III/ Ascèse et oubli de soi

Dans la Pharsale, la Prise de Pampelune et la Passion, l’humilité chrétienne et la largesse épique, que César et Judas ignorent pareillement, se combinent à une certaine magnanimité caractérisée par la pratique de l’altruisme, traditionnellement défini comme une attention pour son prochain. Cet intérêt porté à autrui est un des critères de qualification des chevaliers épiques. Ainsi, sensible au bien-être de ses captifs, Roland « fist tous li prisons servir a grand honour »2096.

Cependant, l’œuvre de Nicolas de Vérone révèle une sensible évolution de l’idée de magnanimité qui tend à s’apparenter à une attitude christique de sacrifice. Cette dernière n’est pas réservée à Jésus et il est particulièrement significatif qu’elle s’applique à deux Romains : Pilate et Pompée.

On a vu que l’obstination du gouverneur de la Passion est louable car le personnage n’hésite pas à mettre de côté son intérêt personnel pour considérer uniquement le point de vue moral de ses actes.

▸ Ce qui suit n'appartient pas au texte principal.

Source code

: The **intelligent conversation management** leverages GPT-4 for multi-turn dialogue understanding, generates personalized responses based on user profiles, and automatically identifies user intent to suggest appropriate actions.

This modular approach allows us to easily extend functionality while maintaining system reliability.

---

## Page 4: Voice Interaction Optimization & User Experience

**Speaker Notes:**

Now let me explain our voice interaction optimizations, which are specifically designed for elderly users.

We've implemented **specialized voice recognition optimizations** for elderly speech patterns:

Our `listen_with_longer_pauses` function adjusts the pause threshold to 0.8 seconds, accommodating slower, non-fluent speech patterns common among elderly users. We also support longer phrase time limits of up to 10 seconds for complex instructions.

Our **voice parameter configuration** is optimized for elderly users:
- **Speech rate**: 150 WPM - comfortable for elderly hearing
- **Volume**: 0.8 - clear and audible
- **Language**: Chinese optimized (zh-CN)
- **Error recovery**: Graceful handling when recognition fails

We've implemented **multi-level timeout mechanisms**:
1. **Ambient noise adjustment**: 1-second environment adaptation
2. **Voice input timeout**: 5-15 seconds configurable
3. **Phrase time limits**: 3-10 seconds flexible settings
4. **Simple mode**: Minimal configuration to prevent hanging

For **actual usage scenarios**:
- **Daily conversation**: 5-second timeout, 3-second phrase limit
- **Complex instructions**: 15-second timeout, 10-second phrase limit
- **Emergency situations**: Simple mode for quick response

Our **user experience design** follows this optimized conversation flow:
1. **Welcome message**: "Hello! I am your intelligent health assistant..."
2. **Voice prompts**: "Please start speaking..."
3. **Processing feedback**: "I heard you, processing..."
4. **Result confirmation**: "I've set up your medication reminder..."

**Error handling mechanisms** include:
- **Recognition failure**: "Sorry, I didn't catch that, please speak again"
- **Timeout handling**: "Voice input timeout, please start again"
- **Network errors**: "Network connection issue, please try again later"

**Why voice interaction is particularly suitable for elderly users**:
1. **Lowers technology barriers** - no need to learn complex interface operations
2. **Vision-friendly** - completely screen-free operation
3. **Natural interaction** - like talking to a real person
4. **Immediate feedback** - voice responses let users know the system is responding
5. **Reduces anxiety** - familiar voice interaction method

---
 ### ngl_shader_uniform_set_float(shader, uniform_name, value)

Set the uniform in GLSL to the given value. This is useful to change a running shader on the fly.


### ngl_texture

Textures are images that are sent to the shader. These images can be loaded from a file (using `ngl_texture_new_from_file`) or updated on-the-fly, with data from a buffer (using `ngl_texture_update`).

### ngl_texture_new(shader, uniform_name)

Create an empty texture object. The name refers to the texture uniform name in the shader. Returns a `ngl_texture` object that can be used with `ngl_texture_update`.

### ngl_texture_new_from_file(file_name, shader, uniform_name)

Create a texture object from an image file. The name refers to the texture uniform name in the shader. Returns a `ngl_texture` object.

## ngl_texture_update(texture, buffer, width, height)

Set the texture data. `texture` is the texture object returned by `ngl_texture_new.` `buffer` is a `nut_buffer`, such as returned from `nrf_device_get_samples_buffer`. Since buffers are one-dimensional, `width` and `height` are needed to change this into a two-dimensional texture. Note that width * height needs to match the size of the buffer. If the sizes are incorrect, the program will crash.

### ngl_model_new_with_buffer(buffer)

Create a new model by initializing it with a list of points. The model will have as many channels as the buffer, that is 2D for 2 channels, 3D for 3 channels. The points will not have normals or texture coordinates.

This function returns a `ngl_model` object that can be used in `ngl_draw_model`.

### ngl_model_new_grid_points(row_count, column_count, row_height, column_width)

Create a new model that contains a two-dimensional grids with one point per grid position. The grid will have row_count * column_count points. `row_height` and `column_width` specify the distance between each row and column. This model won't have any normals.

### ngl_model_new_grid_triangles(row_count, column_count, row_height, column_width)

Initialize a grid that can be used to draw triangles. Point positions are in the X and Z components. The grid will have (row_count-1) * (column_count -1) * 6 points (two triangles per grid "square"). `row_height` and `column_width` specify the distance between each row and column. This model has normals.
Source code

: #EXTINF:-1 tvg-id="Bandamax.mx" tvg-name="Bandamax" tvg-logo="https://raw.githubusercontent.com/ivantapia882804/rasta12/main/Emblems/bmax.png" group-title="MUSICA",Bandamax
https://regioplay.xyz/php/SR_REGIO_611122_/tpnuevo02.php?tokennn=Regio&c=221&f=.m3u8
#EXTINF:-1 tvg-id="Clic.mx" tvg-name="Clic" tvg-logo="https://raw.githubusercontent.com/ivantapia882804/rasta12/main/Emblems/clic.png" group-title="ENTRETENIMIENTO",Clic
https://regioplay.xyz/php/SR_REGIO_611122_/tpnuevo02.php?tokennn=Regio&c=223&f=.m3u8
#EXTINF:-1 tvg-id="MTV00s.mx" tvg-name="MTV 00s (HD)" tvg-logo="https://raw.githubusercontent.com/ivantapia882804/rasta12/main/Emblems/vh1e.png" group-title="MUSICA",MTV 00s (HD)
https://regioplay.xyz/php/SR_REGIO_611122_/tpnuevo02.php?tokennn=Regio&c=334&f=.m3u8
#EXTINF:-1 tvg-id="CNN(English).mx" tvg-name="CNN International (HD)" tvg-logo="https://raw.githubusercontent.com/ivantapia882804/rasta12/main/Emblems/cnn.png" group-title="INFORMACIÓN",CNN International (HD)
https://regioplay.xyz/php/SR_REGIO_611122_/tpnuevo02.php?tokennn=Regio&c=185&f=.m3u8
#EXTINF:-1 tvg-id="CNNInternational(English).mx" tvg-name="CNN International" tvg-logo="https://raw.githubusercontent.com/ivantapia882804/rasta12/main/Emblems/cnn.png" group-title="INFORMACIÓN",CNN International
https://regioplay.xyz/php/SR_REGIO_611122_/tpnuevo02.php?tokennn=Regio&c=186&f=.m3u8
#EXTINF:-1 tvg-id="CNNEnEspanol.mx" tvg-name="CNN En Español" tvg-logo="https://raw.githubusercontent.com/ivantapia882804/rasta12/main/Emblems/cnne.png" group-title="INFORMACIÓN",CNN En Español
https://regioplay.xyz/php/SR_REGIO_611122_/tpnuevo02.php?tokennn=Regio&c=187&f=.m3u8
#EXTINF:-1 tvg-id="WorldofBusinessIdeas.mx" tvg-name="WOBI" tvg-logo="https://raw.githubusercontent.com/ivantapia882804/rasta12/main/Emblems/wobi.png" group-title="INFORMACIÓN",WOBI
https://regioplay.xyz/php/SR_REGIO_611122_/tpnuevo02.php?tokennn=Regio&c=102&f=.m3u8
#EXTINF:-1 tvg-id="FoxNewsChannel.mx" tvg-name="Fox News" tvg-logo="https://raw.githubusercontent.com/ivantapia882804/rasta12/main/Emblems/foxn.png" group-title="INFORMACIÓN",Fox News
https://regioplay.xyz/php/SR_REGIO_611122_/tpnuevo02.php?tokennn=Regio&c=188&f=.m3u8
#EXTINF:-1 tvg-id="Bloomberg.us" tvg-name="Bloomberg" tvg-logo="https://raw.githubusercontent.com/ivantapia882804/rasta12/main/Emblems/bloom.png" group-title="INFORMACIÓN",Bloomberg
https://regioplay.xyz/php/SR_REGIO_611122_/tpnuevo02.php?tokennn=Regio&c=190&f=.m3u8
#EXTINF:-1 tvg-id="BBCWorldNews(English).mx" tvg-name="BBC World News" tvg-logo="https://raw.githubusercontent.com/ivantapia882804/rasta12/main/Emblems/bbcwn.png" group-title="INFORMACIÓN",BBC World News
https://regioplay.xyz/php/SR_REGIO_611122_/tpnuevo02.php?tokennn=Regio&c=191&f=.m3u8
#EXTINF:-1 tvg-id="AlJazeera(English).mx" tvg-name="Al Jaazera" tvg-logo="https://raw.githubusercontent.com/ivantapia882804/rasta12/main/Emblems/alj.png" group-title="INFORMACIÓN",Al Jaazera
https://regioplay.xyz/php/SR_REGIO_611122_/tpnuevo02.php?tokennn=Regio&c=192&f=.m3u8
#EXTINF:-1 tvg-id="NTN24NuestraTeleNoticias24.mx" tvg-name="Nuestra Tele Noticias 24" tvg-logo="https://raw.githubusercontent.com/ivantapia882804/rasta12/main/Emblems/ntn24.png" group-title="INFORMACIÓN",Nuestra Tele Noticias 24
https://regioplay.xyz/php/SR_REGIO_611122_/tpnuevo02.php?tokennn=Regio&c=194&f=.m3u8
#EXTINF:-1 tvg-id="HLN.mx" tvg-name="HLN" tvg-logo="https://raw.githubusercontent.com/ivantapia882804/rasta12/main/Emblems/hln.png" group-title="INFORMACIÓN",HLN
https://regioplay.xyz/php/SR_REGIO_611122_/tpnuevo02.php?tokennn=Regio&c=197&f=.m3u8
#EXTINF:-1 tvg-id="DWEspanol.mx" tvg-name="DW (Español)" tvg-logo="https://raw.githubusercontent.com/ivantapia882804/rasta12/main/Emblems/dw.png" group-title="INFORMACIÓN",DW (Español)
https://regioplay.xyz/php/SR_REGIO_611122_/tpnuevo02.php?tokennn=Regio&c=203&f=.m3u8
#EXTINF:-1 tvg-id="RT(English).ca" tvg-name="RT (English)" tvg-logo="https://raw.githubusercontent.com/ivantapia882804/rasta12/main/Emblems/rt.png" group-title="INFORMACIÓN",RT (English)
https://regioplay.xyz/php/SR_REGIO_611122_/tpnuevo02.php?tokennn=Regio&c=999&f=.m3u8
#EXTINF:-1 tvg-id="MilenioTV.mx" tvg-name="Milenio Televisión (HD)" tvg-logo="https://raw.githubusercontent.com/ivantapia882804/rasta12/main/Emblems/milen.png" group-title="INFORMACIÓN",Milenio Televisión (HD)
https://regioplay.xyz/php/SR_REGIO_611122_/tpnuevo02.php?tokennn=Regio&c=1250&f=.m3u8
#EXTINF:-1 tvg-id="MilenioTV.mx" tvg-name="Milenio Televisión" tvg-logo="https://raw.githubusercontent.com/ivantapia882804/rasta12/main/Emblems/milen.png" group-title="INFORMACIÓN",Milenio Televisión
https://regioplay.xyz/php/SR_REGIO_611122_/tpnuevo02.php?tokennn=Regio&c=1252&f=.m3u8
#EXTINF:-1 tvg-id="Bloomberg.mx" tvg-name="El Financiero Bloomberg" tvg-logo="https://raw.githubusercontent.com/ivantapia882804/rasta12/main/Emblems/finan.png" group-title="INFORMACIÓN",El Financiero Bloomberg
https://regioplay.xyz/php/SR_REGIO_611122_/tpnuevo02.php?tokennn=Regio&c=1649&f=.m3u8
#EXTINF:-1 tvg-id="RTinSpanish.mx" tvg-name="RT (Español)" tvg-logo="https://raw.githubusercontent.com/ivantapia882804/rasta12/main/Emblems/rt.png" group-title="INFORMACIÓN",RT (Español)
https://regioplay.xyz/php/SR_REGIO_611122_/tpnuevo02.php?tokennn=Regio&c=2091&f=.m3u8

La pureté de ses intentions et le dévouement à la charge qui est la sienne font de lui un héros vertueux irréprochable, ce qui le rapproche de la figure héroïque de Pompée.

Contraint de suivre les avis du peuple juif, Pilate se lave les mains mais refuse d’assumer la responsabilité du martyre de Jésus :

‘Quand Pilat vit che’ou suen dir ne montoit un pan,
Il se fist portier yeve e dist lavant ses man :
« Innocent sui dou sang de cist just, pour certan »2097.’

Dans le poème franco-italien, il n’y a pas de condamnation de ce geste comme c’était le cas dans la tradition testamentaire et le procurateur, sans être voué à la damnation, apparaît comme un personnage positif parce que sa résignation est comparable à celle du héros antique de la Pharsale qui, à contrecœur, laisse ses hommes prendre les armes :

‘« Und ne me blasmes mie, s’eus seront deceüs,
Qe mal ou bien qe viegne, nen veul lous d’un festus »2098.’

Dans les deux cas, celui qui autorise le désastre est convaincu que cette décision, non conforme au bien recherché, est une erreur. Il s’en remet cependant aux avis et souhaits de la majorité parce qu’il considère la foule comme souveraine au détriment de sa propre intuition et de son intérêt individuel.

Dans l’œuvre de Nicolas de Vérone, cette qualité politique est subordonnée à un idéal moral proche de l’adage stoïcien de l’oubli de soi comme si la simple magnanimité épique impliquait désormais le mépris de sa propre personne.

Notes
2096.

La Prise de Pampelune, v. 5124.

2097.

La Passion, v. 704-706.

2098.

La Pharsale, v. 517-518. Ces vers reprennent le « Ge n’en quier avoir blasme se il sont veincu, ne loenge se il veinquent » du texte source, les Fet des Romains, p. 508, l. 28-29.